Dieses Druckmittel will Israel den Palästinensern nehmen, und der amerikanische Präsident Donald Trump ist bereit, dabei zu helfen. Er hat Washingtons jährliche Beiträge an die UNRWA im Umfang von 360 Millionen Dollar gestrichen, rund ein Drittel des Budgets. Ob dies zur Lösung des Nahostkonflikts beiträgt, ist indes fraglich. Dem Hilfswerk fehlen bis Ende Jahr nach eigenen Angaben 200 Millionen Dollar, um seine Schulen, Spitäler und Essensausgaben zu betreiben. Ein überschaubarer Betrag, für den sich andere Geldgeber finden lassen sollten. Die derzeitigen Schwierigkeiten würden die Entschlossenheit seiner Organisation nur stärken, schreibt Krähenbühl. Ähnlich könnten auch die Palästinenser denken: «Jetzt erst recht.»

Das Rückkehrrecht ist aber letztlich nur ein Hindernis von vielen auf dem Weg zu einem Nahostfrieden. Und im Gegensatz zur Hamas ist die palästinensische Autonomiebehörde von Mahmud Abbas bei entsprechender Gegenleistung durchaus bereit, darüber zu verhandeln. Andere grosse Stolpersteine sind der Siedlungsbau im Westjordanland oder die Aufteilung Jerusalems. Ginge es Trump um eine ausgewogene Lösung, könnte er hier auch Druck auf Israel ausüben. Das Gegenteil ist der Fall.
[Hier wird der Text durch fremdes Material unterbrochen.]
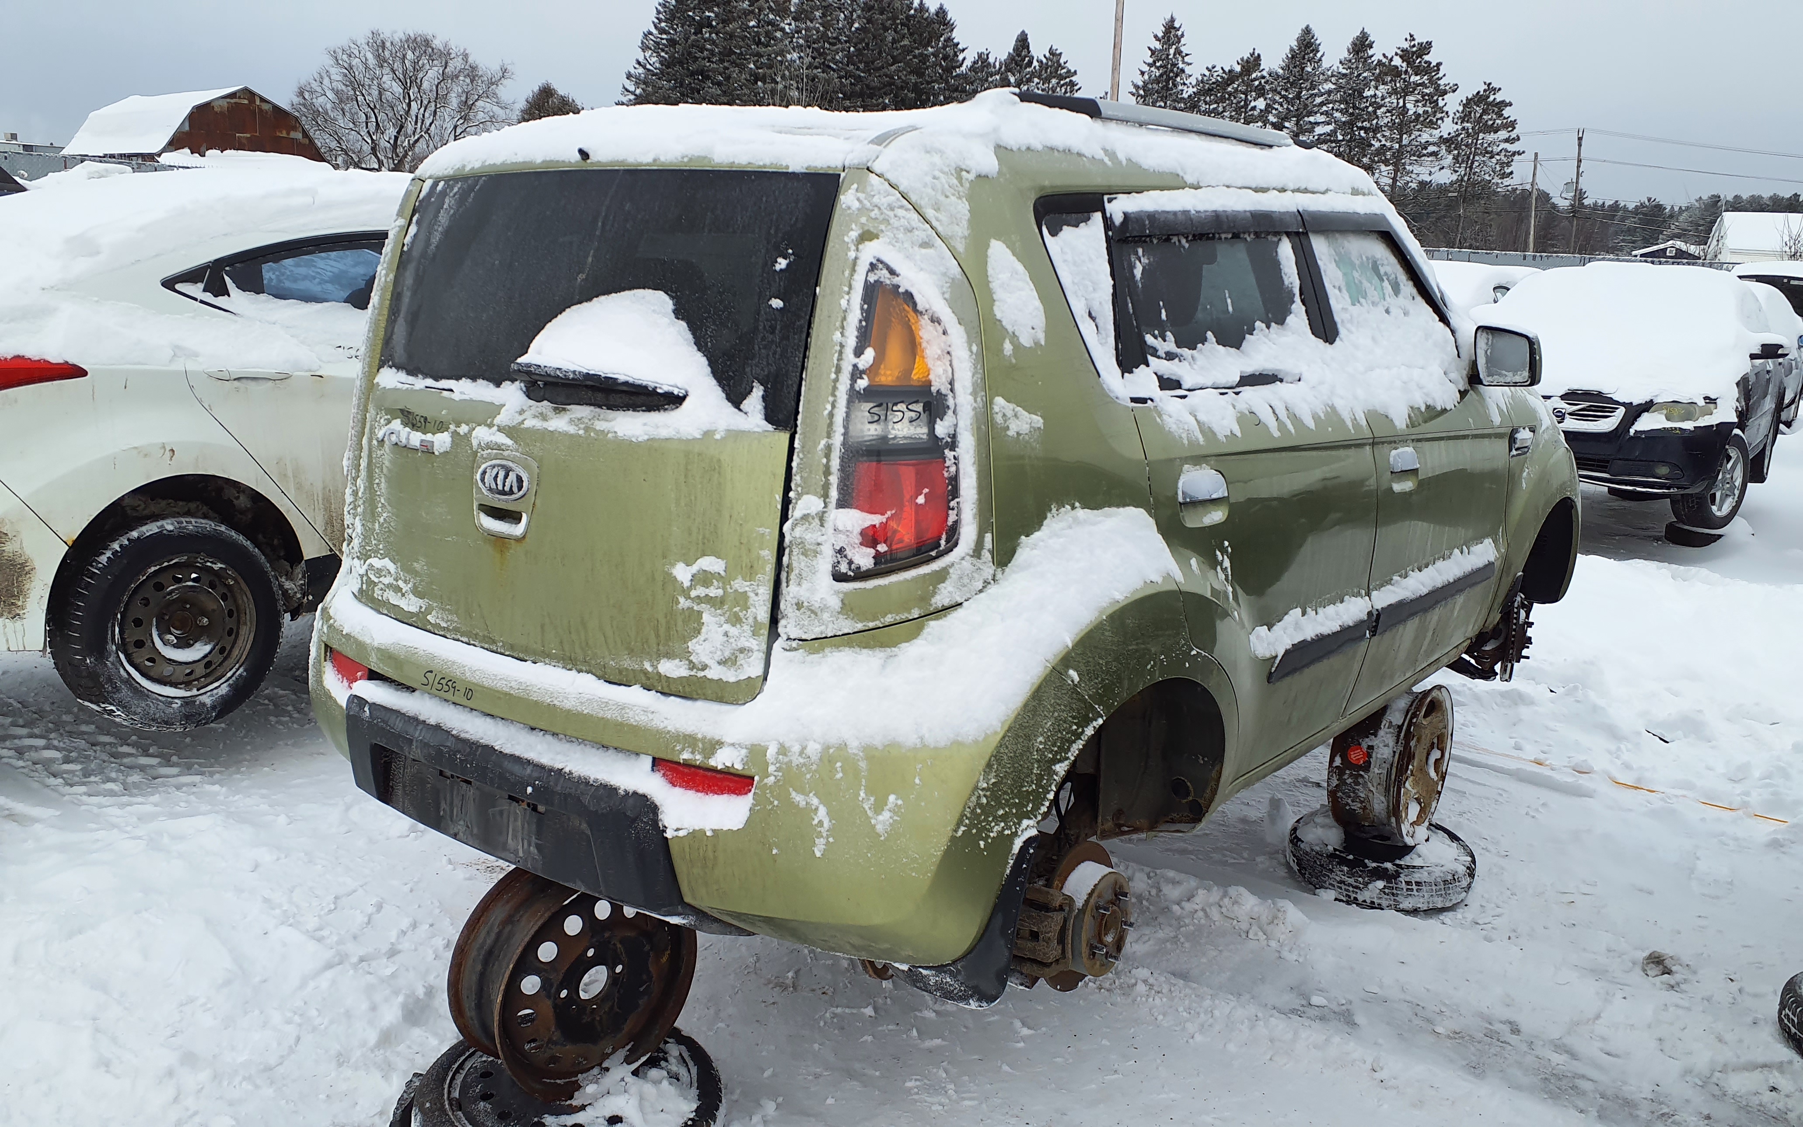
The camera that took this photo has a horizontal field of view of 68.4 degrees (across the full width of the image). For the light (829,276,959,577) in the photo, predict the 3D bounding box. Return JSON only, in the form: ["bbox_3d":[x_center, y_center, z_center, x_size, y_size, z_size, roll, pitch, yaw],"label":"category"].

Ohne israelische Zugeständnisse hat der amerikanische Präsident die Botschaft seines Landes nach Jerusalem verlegt und dieses als Hauptstadt Israels anerkannt. Während Trump die 360 Millionen für die UNRWA streicht, denkt er nicht daran, die jährliche Militärhilfe an Israel im Umfang von 3,8 Milliarden Dollar in Zweifel zu ziehen. Sein Herz schlägt für Israel, und er wünscht sich einen Frieden zu dessen Gunsten.